▶ SOURCE MATERIAL:
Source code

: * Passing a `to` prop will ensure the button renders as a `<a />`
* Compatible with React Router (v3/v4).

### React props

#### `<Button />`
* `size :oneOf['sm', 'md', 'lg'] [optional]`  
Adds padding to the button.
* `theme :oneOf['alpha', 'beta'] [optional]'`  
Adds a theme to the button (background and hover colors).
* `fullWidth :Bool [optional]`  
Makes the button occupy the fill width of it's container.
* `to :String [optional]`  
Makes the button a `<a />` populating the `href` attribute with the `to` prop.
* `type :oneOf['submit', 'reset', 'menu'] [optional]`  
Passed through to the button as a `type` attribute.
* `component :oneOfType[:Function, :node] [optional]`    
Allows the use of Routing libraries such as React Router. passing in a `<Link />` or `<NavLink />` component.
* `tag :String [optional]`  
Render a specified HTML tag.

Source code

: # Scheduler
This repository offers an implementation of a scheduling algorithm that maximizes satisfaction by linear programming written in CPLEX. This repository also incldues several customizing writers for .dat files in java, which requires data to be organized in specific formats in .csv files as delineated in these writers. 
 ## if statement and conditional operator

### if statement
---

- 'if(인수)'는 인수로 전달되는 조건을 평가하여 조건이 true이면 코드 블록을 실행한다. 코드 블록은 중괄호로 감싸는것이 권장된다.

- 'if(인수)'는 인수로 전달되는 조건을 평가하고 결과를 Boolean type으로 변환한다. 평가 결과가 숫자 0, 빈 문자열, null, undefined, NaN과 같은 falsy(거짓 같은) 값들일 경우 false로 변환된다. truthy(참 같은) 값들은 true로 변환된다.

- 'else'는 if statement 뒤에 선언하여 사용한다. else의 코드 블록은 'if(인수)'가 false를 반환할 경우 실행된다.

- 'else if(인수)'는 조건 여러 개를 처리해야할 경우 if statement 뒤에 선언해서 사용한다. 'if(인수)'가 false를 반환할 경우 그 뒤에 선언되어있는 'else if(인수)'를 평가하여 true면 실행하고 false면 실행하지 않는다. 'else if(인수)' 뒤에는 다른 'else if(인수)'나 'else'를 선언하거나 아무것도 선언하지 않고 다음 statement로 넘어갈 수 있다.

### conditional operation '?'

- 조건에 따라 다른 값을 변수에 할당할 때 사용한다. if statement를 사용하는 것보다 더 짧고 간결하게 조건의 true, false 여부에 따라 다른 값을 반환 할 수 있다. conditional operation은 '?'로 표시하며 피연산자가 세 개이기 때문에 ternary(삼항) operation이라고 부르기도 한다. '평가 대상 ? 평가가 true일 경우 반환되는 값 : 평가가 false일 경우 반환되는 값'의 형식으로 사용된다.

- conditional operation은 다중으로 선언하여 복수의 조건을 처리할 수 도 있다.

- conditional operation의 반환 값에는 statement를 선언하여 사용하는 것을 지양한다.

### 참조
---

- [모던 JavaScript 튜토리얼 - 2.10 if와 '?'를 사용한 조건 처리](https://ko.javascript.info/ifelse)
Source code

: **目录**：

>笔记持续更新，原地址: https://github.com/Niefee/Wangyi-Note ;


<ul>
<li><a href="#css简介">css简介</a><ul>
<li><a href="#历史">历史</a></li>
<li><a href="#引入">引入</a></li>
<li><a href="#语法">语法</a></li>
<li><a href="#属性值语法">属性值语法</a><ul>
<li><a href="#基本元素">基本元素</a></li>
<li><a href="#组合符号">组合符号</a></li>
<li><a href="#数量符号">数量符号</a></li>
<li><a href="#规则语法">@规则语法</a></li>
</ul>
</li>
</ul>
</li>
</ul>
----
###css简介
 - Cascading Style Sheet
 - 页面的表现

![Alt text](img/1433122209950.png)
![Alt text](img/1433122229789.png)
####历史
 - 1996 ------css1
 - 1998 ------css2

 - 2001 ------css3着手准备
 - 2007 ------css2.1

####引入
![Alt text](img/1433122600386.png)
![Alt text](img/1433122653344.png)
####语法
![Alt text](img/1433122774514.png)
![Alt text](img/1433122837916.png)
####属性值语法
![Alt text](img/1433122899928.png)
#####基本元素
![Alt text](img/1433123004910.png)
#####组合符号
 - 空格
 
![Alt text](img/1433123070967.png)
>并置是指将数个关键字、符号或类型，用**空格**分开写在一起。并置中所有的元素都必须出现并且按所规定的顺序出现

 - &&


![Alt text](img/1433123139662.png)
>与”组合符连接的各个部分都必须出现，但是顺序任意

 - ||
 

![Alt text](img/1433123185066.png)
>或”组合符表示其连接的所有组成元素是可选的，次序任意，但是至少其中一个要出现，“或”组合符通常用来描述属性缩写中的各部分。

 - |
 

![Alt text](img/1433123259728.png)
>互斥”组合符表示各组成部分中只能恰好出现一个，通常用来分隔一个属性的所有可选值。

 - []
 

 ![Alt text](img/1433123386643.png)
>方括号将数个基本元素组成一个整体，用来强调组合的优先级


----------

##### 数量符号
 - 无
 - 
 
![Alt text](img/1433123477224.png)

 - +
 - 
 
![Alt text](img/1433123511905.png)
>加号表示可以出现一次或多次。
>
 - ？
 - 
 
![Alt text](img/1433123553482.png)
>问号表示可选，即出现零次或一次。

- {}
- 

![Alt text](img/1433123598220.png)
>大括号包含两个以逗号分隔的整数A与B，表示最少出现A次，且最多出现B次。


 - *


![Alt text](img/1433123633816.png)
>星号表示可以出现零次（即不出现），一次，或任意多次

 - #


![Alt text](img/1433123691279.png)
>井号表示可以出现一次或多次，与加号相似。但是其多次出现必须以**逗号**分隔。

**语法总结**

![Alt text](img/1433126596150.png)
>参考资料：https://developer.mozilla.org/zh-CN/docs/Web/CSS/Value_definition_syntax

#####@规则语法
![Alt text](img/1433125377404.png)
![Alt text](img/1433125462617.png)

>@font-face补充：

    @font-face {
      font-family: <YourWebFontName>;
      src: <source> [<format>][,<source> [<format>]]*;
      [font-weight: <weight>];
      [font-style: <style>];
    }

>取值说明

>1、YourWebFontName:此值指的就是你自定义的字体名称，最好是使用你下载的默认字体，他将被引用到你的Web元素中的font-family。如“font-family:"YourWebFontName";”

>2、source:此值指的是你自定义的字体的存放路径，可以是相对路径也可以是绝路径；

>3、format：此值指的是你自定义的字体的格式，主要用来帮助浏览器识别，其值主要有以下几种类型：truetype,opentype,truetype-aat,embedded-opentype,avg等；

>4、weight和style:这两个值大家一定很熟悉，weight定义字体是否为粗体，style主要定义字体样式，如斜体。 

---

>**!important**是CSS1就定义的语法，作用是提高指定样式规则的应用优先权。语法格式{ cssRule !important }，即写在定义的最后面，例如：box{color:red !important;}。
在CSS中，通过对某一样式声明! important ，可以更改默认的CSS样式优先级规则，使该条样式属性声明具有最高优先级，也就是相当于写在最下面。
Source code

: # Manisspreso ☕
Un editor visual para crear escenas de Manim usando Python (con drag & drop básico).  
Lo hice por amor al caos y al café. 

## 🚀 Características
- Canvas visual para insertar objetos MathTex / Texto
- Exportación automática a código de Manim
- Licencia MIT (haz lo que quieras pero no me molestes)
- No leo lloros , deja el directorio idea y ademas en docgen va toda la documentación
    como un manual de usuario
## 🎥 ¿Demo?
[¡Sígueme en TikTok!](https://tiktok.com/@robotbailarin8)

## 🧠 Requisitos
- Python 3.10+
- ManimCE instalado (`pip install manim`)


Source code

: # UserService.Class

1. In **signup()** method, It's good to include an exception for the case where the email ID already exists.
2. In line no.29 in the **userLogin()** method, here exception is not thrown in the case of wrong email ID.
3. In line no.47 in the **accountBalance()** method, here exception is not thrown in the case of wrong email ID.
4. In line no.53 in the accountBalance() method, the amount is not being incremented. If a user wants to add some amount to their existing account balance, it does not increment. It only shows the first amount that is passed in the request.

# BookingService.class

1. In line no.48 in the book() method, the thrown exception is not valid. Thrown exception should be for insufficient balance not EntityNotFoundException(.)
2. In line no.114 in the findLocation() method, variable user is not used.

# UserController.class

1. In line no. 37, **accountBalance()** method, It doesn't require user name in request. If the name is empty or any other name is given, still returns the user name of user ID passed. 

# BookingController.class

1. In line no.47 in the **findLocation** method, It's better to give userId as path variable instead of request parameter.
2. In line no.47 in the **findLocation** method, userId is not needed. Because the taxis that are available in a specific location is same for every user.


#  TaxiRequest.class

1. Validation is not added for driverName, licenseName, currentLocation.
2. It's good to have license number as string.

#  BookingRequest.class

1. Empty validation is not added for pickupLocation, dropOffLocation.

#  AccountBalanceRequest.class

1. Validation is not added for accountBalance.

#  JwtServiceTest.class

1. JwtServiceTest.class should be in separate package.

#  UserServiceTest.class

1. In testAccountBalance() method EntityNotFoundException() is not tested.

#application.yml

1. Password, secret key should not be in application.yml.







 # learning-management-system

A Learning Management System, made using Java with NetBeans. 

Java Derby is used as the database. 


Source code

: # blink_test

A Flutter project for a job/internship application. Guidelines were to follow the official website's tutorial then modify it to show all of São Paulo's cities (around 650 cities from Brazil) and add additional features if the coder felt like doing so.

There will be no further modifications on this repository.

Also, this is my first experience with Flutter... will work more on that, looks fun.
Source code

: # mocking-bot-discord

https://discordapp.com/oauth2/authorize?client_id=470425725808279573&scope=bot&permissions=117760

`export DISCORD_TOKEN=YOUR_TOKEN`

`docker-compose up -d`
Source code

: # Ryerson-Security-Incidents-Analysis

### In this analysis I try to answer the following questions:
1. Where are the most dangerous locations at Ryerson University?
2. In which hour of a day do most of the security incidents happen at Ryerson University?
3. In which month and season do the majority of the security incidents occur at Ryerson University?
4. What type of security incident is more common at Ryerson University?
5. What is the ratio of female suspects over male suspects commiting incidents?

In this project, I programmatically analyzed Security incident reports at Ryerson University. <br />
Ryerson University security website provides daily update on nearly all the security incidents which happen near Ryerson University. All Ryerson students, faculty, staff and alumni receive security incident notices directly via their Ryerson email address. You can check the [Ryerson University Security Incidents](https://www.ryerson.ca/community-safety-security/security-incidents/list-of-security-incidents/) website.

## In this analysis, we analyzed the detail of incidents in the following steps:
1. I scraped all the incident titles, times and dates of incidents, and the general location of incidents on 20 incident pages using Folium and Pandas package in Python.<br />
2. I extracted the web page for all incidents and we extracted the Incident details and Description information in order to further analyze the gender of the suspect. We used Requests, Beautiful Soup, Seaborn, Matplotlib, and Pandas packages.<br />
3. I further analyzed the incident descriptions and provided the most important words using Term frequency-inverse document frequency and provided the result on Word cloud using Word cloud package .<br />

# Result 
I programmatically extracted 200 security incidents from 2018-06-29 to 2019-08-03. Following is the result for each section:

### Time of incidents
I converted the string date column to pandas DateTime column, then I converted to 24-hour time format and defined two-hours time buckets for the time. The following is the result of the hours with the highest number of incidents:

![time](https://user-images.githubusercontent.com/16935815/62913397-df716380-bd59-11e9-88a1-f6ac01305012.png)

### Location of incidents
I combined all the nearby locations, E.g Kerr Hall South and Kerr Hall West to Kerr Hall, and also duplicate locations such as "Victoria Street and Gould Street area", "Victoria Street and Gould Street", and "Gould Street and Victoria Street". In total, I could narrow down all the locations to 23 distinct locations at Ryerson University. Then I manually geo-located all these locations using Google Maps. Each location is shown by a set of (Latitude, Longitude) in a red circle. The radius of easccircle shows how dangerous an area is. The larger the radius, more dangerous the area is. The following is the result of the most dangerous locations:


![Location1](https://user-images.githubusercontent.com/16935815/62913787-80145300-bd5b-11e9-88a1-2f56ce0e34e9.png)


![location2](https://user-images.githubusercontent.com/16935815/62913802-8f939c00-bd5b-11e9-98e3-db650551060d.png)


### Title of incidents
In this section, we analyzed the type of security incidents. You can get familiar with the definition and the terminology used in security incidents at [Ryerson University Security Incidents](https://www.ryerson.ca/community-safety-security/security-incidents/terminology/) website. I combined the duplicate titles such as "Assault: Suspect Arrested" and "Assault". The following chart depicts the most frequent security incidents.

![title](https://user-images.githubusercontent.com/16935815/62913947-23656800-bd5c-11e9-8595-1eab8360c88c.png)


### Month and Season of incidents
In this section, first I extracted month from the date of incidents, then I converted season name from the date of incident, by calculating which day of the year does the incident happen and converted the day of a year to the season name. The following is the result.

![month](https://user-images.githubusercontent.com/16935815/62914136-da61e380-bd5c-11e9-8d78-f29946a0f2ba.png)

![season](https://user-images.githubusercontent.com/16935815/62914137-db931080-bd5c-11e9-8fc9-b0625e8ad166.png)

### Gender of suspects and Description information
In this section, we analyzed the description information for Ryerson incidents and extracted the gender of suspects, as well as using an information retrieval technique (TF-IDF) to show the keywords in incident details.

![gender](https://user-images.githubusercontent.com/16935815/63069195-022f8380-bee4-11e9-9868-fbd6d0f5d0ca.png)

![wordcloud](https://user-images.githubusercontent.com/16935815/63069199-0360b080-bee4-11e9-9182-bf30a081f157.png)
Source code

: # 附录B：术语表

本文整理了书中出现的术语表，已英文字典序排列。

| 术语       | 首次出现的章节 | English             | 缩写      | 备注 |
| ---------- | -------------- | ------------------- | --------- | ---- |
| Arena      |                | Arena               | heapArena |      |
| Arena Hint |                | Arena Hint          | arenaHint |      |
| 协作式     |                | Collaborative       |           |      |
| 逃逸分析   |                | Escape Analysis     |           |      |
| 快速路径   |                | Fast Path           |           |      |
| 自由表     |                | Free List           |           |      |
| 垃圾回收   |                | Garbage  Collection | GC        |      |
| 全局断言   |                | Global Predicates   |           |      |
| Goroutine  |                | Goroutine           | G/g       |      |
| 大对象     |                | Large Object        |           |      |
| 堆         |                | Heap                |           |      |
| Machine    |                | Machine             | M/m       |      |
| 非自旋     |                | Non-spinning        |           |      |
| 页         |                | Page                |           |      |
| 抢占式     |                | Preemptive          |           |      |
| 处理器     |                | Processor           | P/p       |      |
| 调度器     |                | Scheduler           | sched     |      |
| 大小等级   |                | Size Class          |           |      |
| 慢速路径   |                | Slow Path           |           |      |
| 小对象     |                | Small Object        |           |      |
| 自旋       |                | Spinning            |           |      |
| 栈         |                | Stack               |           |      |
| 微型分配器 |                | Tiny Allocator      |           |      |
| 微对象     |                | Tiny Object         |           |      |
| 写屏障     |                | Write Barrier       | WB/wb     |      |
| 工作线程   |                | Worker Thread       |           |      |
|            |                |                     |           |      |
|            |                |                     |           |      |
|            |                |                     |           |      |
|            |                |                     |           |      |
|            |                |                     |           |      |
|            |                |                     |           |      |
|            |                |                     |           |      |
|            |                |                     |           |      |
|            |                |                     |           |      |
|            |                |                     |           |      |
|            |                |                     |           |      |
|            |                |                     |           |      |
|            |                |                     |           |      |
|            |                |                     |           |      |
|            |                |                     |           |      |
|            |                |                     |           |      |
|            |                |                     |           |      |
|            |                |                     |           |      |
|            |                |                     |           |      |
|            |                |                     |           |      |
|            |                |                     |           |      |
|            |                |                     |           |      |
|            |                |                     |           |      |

▶ WORK TASK: Begin with the first line of the listing above and write out each line exactly, ending with the line that contains "This repository offers".

▶ ANSWER TO THIS EXERCISE:
Source code

: * Passing a `to` prop will ensure the button renders as a `<a />`
* Compatible with React Router (v3/v4).

### React props

#### `<Button />`
* `size :oneOf['sm', 'md', 'lg'] [optional]`  
Adds padding to the button.
* `theme :oneOf['alpha', 'beta'] [optional]'`  
Adds a theme to the button (background and hover colors).
* `fullWidth :Bool [optional]`  
Makes the button occupy the fill width of it's container.
* `to :String [optional]`  
Makes the button a `<a />` populating the `href` attribute with the `to` prop.
* `type :oneOf['submit', 'reset', 'menu'] [optional]`  
Passed through to the button as a `type` attribute.
* `component :oneOfType[:Function, :node] [optional]`    
Allows the use of Routing libraries such as React Router. passing in a `<Link />` or `<NavLink />` component.
* `tag :String [optional]`  
Render a specified HTML tag.

Source code

: # Scheduler
This repository offers an implementation of a scheduling algorithm that maximizes satisfaction by linear programming written in CPLEX. This repository also incldues several customizing writers for .dat files in java, which requires data to be organized in specific formats in .csv files as delineated in these writers. 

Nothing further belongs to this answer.